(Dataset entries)
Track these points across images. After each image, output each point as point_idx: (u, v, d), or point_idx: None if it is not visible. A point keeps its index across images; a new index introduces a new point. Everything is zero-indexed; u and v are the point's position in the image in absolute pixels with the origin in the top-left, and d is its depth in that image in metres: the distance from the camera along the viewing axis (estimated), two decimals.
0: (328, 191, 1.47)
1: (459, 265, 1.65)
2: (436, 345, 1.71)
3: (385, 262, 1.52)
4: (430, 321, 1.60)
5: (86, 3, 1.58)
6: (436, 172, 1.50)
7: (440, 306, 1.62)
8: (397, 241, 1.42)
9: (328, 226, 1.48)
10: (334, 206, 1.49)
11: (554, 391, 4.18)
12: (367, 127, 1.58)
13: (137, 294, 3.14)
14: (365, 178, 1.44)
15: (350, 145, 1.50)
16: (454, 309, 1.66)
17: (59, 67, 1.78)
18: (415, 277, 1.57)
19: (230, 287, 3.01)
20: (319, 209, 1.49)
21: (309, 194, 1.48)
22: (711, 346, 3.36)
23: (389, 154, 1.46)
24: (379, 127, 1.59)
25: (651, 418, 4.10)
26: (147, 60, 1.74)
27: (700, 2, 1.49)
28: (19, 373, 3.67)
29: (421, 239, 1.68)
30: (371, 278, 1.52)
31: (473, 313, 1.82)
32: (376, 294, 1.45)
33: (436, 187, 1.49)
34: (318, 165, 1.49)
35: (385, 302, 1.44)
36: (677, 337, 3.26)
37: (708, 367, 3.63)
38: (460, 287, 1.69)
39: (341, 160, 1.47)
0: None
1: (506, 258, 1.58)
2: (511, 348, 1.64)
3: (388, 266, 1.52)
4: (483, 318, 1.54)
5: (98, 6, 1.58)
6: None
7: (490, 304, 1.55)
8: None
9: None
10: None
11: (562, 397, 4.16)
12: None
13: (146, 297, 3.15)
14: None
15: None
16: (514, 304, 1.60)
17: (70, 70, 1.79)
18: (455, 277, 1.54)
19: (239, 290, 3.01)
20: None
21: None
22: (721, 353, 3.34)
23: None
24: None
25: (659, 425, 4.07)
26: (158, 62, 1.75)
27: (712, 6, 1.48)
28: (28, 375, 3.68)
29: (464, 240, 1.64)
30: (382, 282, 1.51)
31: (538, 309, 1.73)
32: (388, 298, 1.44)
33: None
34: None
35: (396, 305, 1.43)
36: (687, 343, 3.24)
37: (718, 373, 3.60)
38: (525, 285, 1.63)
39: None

---

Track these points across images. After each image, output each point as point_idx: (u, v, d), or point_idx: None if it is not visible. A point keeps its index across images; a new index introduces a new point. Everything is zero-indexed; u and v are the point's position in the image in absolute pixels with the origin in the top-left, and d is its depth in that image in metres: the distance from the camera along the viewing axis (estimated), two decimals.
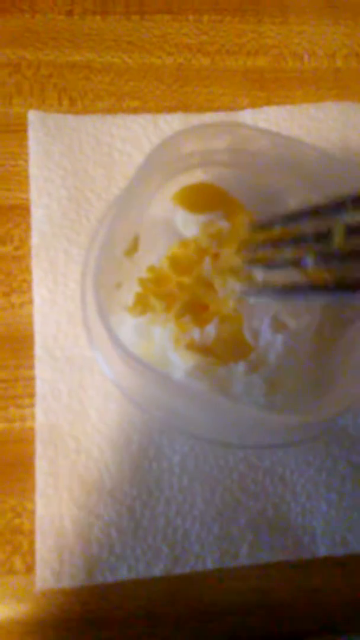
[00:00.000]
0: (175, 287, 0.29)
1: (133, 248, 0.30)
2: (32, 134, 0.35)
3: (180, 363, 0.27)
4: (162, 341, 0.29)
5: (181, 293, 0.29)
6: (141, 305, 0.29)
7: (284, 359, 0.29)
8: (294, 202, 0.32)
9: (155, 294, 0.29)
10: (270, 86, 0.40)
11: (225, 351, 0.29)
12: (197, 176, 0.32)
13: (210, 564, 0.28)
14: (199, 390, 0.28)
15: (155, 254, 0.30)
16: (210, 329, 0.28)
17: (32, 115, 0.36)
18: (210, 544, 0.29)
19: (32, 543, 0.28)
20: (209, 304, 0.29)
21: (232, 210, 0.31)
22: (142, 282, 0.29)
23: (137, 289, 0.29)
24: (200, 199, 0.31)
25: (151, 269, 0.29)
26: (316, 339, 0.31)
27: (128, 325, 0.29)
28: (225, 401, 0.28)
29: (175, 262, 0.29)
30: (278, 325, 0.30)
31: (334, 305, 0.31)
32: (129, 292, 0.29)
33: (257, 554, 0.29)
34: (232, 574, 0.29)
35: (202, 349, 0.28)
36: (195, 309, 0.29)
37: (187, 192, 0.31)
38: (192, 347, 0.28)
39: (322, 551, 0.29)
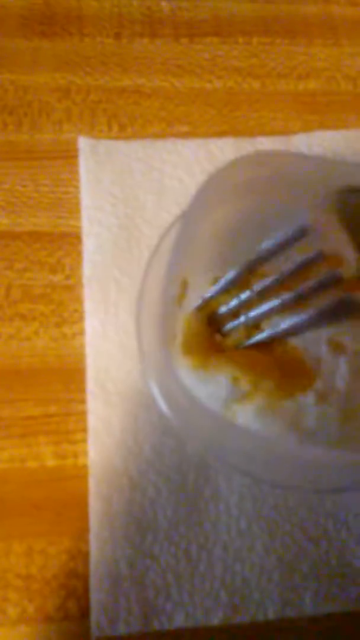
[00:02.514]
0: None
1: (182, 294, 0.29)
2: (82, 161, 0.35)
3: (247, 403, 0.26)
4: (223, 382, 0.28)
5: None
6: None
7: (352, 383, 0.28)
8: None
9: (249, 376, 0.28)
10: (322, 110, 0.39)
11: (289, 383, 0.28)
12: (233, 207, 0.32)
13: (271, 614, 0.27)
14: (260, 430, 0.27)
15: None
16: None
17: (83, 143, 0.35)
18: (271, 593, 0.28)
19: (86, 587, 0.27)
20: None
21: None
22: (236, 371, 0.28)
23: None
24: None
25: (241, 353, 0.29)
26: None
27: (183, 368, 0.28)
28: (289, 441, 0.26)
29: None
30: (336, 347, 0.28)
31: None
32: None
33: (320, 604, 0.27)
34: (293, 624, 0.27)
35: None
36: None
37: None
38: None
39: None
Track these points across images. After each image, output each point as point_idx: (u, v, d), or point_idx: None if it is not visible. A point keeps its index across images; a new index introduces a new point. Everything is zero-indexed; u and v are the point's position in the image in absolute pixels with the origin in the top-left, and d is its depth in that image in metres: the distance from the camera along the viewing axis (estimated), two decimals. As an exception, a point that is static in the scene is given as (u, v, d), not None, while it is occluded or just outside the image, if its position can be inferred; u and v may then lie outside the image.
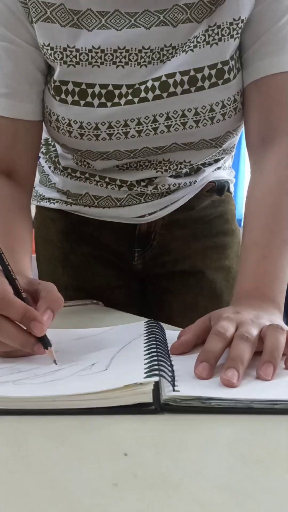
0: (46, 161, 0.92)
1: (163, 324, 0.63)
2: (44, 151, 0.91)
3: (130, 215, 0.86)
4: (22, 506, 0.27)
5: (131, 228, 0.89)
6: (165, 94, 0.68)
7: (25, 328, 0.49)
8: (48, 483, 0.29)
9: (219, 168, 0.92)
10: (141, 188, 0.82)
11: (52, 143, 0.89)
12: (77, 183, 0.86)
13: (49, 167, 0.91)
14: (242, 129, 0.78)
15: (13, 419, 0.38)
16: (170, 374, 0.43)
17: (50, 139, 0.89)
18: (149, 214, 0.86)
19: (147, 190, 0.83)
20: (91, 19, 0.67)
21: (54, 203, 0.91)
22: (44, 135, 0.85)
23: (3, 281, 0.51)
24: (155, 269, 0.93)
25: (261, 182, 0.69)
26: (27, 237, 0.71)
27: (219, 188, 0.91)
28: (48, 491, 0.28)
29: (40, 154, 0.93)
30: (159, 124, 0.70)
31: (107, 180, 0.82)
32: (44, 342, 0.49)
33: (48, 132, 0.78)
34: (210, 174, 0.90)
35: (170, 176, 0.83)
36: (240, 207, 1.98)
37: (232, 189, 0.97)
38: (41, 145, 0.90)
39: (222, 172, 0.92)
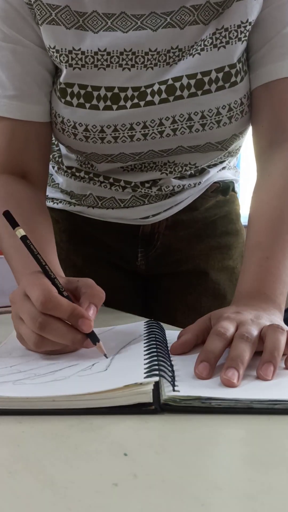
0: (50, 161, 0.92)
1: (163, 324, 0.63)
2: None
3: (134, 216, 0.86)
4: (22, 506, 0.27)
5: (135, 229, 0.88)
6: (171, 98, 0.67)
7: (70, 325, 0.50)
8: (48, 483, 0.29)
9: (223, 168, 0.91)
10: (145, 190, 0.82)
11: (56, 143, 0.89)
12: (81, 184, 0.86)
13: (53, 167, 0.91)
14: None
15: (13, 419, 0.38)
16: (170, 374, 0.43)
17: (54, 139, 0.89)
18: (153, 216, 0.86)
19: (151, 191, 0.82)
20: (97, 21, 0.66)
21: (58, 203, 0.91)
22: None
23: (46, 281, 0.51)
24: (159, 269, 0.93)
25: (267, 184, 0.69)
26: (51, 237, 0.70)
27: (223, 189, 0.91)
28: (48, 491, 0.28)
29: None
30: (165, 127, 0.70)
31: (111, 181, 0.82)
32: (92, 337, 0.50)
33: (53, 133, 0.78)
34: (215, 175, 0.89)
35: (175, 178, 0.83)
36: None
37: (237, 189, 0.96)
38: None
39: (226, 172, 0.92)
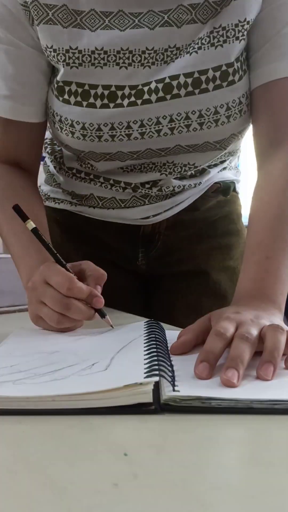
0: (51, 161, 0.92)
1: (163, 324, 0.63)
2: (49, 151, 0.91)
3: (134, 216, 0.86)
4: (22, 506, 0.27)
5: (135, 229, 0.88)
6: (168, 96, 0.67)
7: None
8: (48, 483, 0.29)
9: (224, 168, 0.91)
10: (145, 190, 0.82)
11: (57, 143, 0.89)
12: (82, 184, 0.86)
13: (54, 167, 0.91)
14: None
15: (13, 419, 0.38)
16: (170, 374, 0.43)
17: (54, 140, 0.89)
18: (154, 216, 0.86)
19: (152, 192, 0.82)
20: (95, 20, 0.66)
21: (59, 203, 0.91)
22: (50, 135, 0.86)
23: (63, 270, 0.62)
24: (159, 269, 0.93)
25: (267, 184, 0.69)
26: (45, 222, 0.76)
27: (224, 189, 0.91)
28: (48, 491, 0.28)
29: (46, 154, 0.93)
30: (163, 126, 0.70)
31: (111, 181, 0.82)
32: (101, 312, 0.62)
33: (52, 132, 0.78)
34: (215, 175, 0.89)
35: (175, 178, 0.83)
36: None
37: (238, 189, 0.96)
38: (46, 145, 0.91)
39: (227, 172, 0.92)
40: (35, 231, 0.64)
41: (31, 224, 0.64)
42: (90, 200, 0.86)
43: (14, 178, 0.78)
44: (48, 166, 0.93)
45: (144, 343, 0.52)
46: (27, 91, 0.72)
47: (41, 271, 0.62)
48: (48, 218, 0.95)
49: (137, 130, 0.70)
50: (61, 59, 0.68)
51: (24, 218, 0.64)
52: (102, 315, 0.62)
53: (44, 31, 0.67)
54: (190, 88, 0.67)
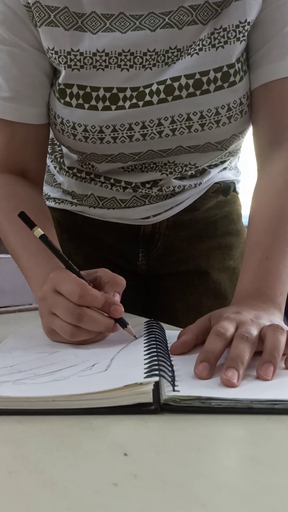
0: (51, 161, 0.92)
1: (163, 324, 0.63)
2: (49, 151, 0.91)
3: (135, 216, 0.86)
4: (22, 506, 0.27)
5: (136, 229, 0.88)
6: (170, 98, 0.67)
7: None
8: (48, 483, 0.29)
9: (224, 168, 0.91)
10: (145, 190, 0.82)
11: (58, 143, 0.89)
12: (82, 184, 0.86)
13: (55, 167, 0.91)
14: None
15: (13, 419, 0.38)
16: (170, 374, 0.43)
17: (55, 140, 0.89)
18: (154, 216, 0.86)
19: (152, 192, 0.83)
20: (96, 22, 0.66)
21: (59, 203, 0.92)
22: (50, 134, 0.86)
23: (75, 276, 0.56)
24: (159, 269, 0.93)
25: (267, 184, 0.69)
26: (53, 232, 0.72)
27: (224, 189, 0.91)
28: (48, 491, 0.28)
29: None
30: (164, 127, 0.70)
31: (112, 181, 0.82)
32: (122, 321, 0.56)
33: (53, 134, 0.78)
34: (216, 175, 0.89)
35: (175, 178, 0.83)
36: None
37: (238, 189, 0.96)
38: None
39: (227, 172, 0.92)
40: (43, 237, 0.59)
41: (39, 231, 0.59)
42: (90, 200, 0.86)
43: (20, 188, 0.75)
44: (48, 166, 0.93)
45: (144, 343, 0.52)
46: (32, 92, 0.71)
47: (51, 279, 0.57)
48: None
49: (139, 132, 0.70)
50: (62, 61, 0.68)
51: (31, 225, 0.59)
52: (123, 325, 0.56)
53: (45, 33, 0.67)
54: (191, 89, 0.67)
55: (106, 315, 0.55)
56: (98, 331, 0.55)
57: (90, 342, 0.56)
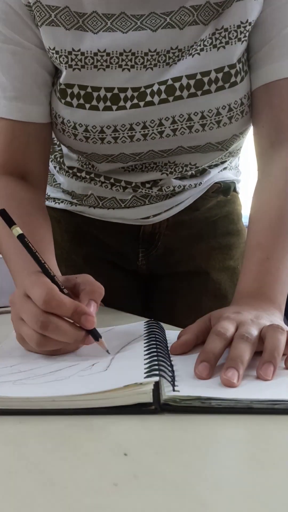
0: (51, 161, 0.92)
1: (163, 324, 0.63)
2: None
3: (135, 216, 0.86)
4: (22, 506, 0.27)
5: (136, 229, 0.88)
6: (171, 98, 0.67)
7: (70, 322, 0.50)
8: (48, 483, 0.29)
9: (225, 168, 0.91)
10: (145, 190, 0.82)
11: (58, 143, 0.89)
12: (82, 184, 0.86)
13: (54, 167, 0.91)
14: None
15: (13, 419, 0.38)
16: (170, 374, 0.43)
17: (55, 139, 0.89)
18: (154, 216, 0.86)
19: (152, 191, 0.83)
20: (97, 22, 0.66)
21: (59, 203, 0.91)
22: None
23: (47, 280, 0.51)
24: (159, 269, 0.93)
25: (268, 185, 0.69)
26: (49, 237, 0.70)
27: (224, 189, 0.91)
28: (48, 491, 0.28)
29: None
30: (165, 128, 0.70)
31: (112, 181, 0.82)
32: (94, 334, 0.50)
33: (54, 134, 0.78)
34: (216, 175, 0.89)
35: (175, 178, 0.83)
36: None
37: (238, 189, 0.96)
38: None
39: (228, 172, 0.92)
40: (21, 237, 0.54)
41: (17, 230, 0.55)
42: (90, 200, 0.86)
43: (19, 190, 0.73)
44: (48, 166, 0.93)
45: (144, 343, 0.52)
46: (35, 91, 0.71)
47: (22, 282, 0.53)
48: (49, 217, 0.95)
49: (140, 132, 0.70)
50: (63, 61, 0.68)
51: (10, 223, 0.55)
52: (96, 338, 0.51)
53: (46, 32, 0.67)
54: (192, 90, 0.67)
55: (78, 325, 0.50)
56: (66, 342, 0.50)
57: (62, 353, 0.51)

▸ **Required work**
Out of the entries above, write out only the lines between the line holding "11: (225, 351, 0.29)" and the line holding "37: (187, 192, 0.31)", inclusive, each exactly as given.

▸ **Finished exercise**
11: (225, 351, 0.29)
12: (197, 176, 0.32)
13: (210, 564, 0.28)
14: (199, 390, 0.28)
15: (155, 254, 0.30)
16: (210, 329, 0.28)
17: (32, 115, 0.36)
18: (210, 544, 0.29)
19: (32, 543, 0.28)
20: (209, 304, 0.29)
21: (232, 210, 0.31)
22: (142, 282, 0.29)
23: (137, 289, 0.29)
24: (200, 199, 0.31)
25: (151, 269, 0.29)
26: (316, 339, 0.31)
27: (128, 325, 0.29)
28: (225, 401, 0.28)
29: (175, 262, 0.29)
30: (278, 325, 0.30)
31: (334, 305, 0.31)
32: (129, 292, 0.29)
33: (257, 554, 0.29)
34: (232, 574, 0.29)
35: (202, 349, 0.28)
36: (195, 309, 0.29)
37: (187, 192, 0.31)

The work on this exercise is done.